In the meantime, you can feel good in the fact that according to statistics, the US worker is the most or one of the most productive in the world. I guess that is the inevitable outcome of long working hours and little time off in a highly technical, highly industrialized society. Feel good in the fact that while you suffer your company prospers.
And prosper they do. Take the example of General Electric. The company’s profits rose 77% in the first quarter of 2011, much of it coming from GE Capital. This is the same arm of the corporation that received a massive government bailout during the financial crisis in order to have itself saved and the same corporation that, according to some reports, paid no US corporate tax in 2010.
US multinationals like GE bring up the question of what these companies take and receive from us as a country. They have tremendous influence, through their lobbying efforts, on US policy, on the tax code, the environment, and a myriad of other issues. They also expect to have the full support of the US government and its military should they ever run into trouble with their overseas operations.
At the same time, they don’t seem to be very enlightened or contribute much to helping the government’s economic strategy through actively working with the government to improve the country’s infrastructure base, the quality of education, or the quality of life of US workers. In fact, they generally take the low road to economic strategy, basically focusing on one thing only, and that one thing is the reduction of their costs in doing business.

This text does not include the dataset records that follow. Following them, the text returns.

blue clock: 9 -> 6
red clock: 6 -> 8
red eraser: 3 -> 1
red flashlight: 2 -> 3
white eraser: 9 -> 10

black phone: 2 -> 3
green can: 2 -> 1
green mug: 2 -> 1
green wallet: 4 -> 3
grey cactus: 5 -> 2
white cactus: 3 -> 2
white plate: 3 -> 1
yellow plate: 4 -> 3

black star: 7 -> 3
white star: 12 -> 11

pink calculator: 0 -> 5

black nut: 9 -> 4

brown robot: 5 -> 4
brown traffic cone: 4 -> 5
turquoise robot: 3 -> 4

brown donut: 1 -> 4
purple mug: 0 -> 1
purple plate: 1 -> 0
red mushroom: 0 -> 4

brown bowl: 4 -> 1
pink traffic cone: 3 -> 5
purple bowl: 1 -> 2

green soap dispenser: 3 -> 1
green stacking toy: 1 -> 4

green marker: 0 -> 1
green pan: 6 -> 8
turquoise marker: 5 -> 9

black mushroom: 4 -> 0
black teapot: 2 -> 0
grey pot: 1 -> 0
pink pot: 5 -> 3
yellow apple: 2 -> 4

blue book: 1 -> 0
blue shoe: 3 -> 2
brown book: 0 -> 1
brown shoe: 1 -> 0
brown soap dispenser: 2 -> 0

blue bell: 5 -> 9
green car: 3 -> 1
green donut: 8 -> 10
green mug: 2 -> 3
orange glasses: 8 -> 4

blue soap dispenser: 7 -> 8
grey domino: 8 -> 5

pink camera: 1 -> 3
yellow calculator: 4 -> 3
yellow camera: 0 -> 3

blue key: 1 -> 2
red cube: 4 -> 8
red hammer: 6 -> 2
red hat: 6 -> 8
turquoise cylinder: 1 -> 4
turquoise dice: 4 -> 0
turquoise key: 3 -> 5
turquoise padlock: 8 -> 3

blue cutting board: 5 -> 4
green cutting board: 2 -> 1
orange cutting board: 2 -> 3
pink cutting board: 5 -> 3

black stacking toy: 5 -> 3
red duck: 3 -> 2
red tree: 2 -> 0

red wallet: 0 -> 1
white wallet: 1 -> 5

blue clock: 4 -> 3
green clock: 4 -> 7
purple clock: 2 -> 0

The main method for cutting these costs is through reducing the cost of labor. US Commerce Department statistics show that during the decade of the 2000s, big US multinationals cut their US workforces by 2.9 million jobs while creating 2.4 million jobs overseas. Don’t get me wrong – I am no socialist opposed to all the good and economic prosperity that capitalism and the advent of these large multinational corporations have brought to the US and the world at large. I just wish and hope that these companies would recognize that their good fortune should come at a price, and that price is giving back to the country, the system, and most importantly the people who have allowed them to prosper. Exporting jobs in order to shore up the bottom line and the stock price is no way to do so.
Really, is it any wonder that employees in the US have no loyalty to employers and change jobs so frequently? Who can blame them? Unfortunately, most would have to look long and hard to find a new employer that actually values them as a person, although there are a few such employers out there and we can only hope that their numbers increase. Rock on, Occupy Wall Street!